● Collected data

◇ ◇ ◇ ◇ ◇ ◇ ◇

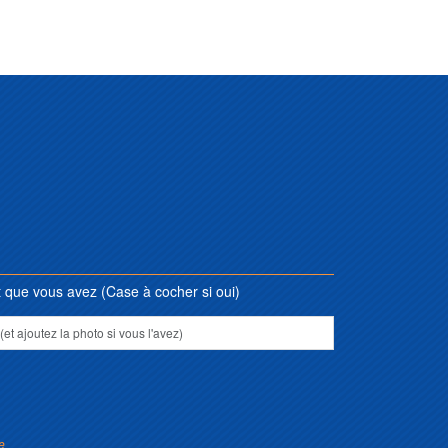
que vous avez (Case à cocher si oui)
e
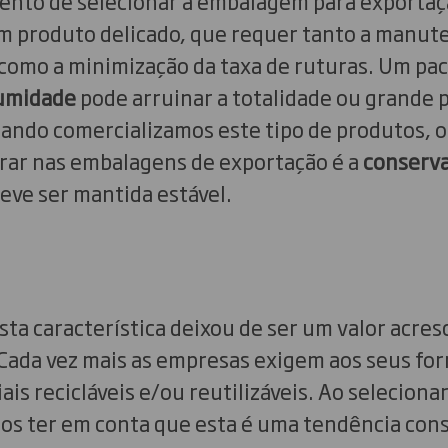
nto de selecionar a embalagem para exportaçã
 produto delicado, que requer tanto a manut
como a minimização da taxa de ruturas. Um pac
humidade
pode arruinar a totalidade ou grande 
ando comercializamos este tipo de produtos, ou
ar nas embalagens de exportação é a
conserva
deve ser mantida estável.
sta característica deixou de ser um valor acre
 Cada vez mais as empresas exigem aos seus fo
ais recicláveis e/ou reutilizáveis. Ao seleciona
os ter em conta que esta é uma tendência cons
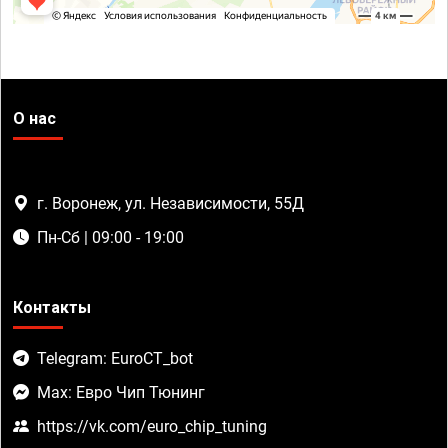
О нас
г. Воронеж, ул. Независимости, 55Д
Пн-Сб | 09:00 - 19:00
Контакты
Telegram: EuroCT_bot
Max: Евро Чип Тюнинг
https://vk.com/euro_chip_tuning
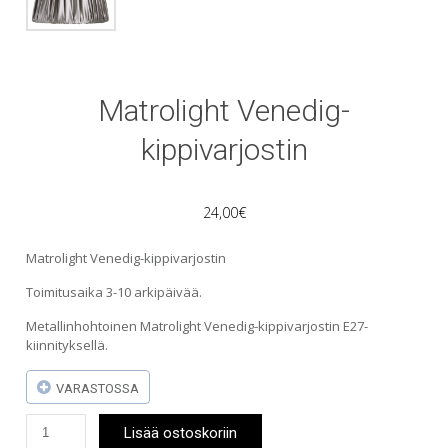
Matrolight Venedig-
kippivarjostin
24,00
€
Matrolight Venedig-kippivarjostin
Toimitusaika 3-10 arkipäivää.
Metallinhohtoinen Matrolight Venedig-kippivarjostin E27-
kiinnityksellä.
VARASTOSSA
Matrolight
Lisää ostoskoriin
Venedig-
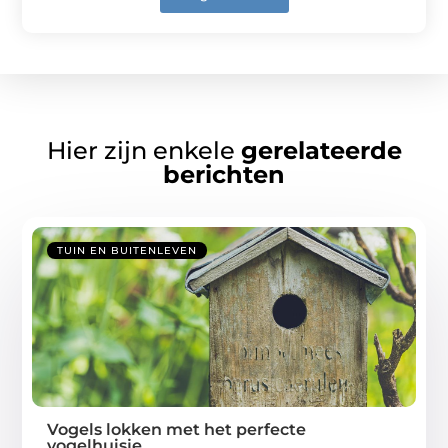
Hier zijn enkele
gerelateerde
berichten
TUIN EN BUITENLEVEN
Vogels lokken met het perfecte
vogelhuisje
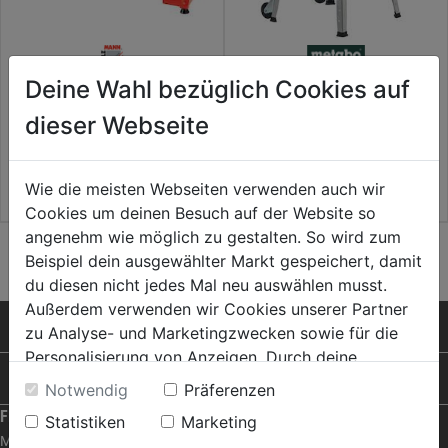
Deine Wahl bezüglich Cookies auf
Drechselbank D460FXL_230V
Hobelmaschine HC 260C, 2,8
m. stufenloser
DNB
Geschwindigkeit
dieser Webseite
389,99€
1099€
Wie die meisten Webseiten verwenden auch wir
Cookies um deinen Besuch auf der Website so
angenehm wie möglich zu gestalten. So wird zum
Beispiel dein ausgewählter Markt gespeichert, damit
du diesen nicht jedes Mal neu auswählen musst.
Außerdem verwenden wir Cookies unserer Partner
PRODUKTE
zu Analyse- und Marketingzwecken sowie für die
Personalisierung von Anzeigen. Durch deine
RAT & TAT
Einwilligung werden die Daten von Drittanbieter,
Notwendig
Präferenzen
unter anderem auch in den USA, verarbeitet.
FRAGEN ZUM SHOP
Statistiken
Marketing
Durch Klick auf "Alle Cookies erlauben" stimmst du
Mein Konto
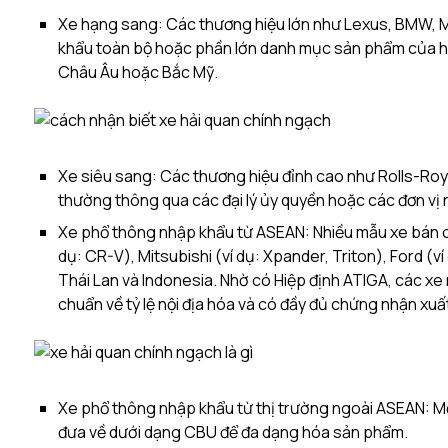
Xe hạng sang: Các thương hiệu lớn như Lexus, BMW, 
khẩu toàn bộ hoặc phần lớn danh mục sản phẩm của họ
Châu Âu hoặc Bắc Mỹ.
Xe siêu sang: Các thương hiệu đỉnh cao như Rolls-Roy
thường thông qua các đại lý ủy quyền hoặc các đơn vị
Xe phổ thông nhập khẩu từ ASEAN: Nhiều mẫu xe bán ch
dụ: CR-V), Mitsubishi (ví dụ: Xpander, Triton), Ford (
Thái Lan và Indonesia. Nhờ có Hiệp định ATIGA, các x
chuẩn về tỷ lệ nội địa hóa và có đầy đủ chứng nhận xuấ
Xe phổ thông nhập khẩu từ thị trường ngoài ASEAN: M
đưa về dưới dạng CBU để đa dạng hóa sản phẩm.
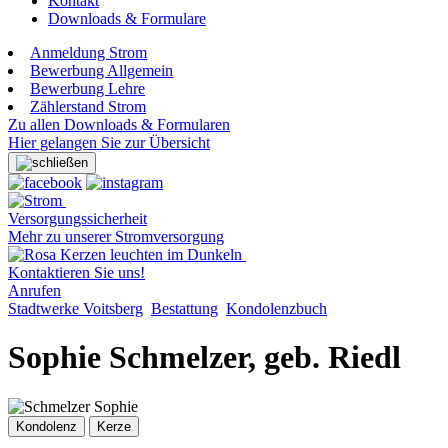
Kontakt
Downloads & Formulare
Anmeldung Strom
Bewerbung Allgemein
Bewerbung Lehre
Zählerstand Strom
Zu allen Downloads & Formularen
Hier gelangen Sie zur Übersicht
Versorgungssicherheit
Mehr zu unserer Stromversorgung
Kontaktieren Sie uns!
Anrufen
Stadtwerke Voitsberg
Bestattung
Kondolenzbuch
Sophie Schmelzer, geb. Riedl
Kondolenz
Kerze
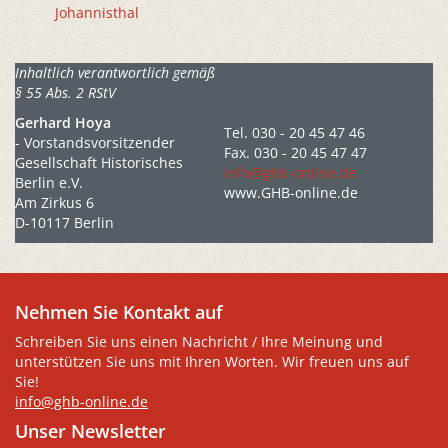
Johannisthal
Inhaltlich verantwortlich gemäß
§ 55 Abs. 2 RStV
Gerhard Hoya
Tel. 030 - 20 45 47 46
- Vorstandsvorsitzender
Fax. 030 - 20 45 47 47
Gesellschaft Historisches
info@ghb-online.de
Berlin e.V.
www.GHB-online.de
Am Zirkus 6
D-10117 Berlin
Nehmen Sie Kontakt auf
Schreiben Sie uns einen Nachricht / Ihre Meinung und
unterstützen Sie uns mit Ihren Worten. Wir freuen uns auf
Sie!
info@ghb-online.de
Unser Newsletter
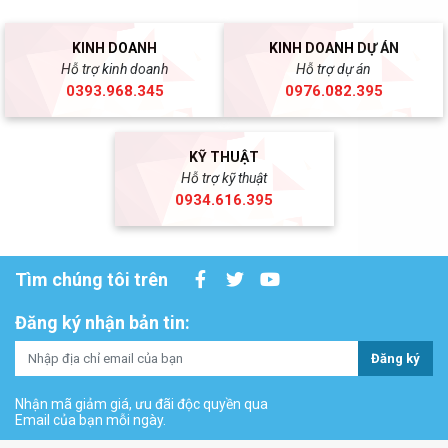
KINH DOANH
KINH DOANH DỰ ÁN
Hỗ trợ kinh doanh
Hỗ trợ dự án
0393.968.345
0976.082.395
KỸ THUẬT
Hỗ trợ kỹ thuật
0934.616.395
Tìm chúng tôi trên
Đăng ký nhận bản tin:
Đăng ký
Nhận mã giảm giá, ưu đãi độc quyền qua
Email của bạn mỗi ngày.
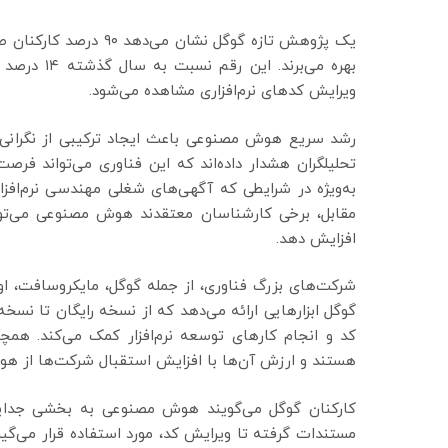
یک پژوهش تازه گوگل نش
بهره می‌برن
ویرایش کدهای نرم‌افزاری مشاهده می‌شود.
رشد سریع هوش مصنوعی باعث ایجاد ترکیبی از نگرانی، ه
تحلیلگران هشدار داده‌اند که این فناوری می‌تواند فرصت‌
مقابل، برخی کارشناسان معتقدند هوش مصنوعی می‌تواند ک
افزایش دهد.
شرکت‌های بزرگ فناوری، از جمله گوگل، مایکروسافت، اوپن‌
کد و انجام کارهای توسعه نرم‌افزار کمک می‌کند. همچن
هستند و ارزش آن‌ها با افزایش استقبال شرکت‌ها از 
کارکنان گوگل می‌گویند هوش مصنوعی به بخشی جدایی‌ن
مستندات گرفته تا ویرایش کد، مورد استفاده قرار می‌گ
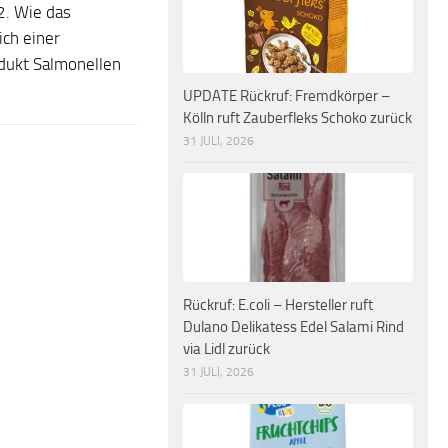
2. Wie das
ich einer
dukt Salmonellen
UPDATE Rückruf: Fremdkörper –
Kölln ruft Zauberfleks Schoko zurück
31 JULI, 2026
Rückruf: E.coli – Hersteller ruft
Dulano Delikatess Edel Salami Rind
via Lidl zurück
31 JULI, 2026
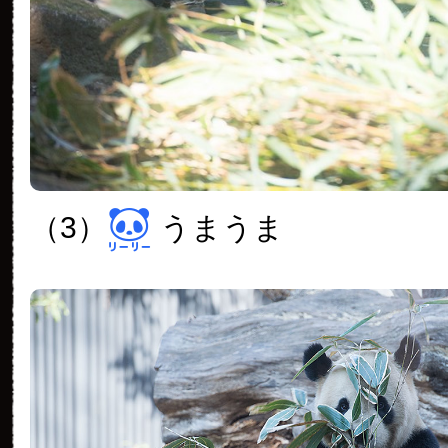
（3）
うまうま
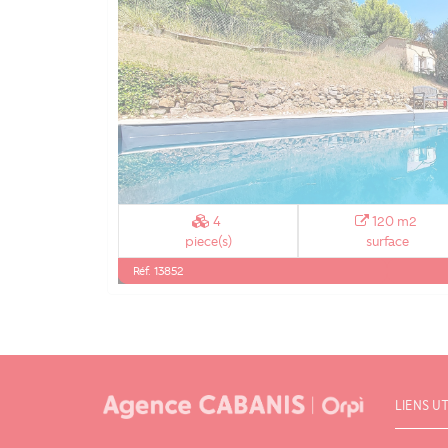
4
120 m2
piece(s)
surface
Réf. 13852
LIENS UT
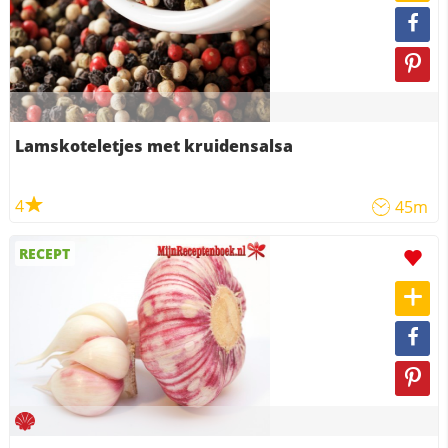
Lamskoteletjes met kruidensalsa
4
45m
RECEPT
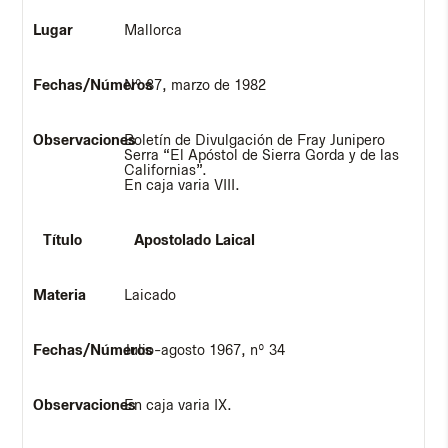
Mallorca
Nº 87, marzo de 1982
Boletín de Divulgación de Fray Junipero
Serra “El Apóstol de Sierra Gorda y de las
Californias”.
En caja varia VIII.
Apostolado Laical
Laicado
Julio-agosto 1967, nº 34
En caja varia IX.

◇ ◇ ◇ ◇ ◇ ◇ ◇

● PROBLEM STATEMENT
How many lines of these entries hold the string "ویرایش"? Answer with the number alone.

● RESULT OF THIS EXERCISE
2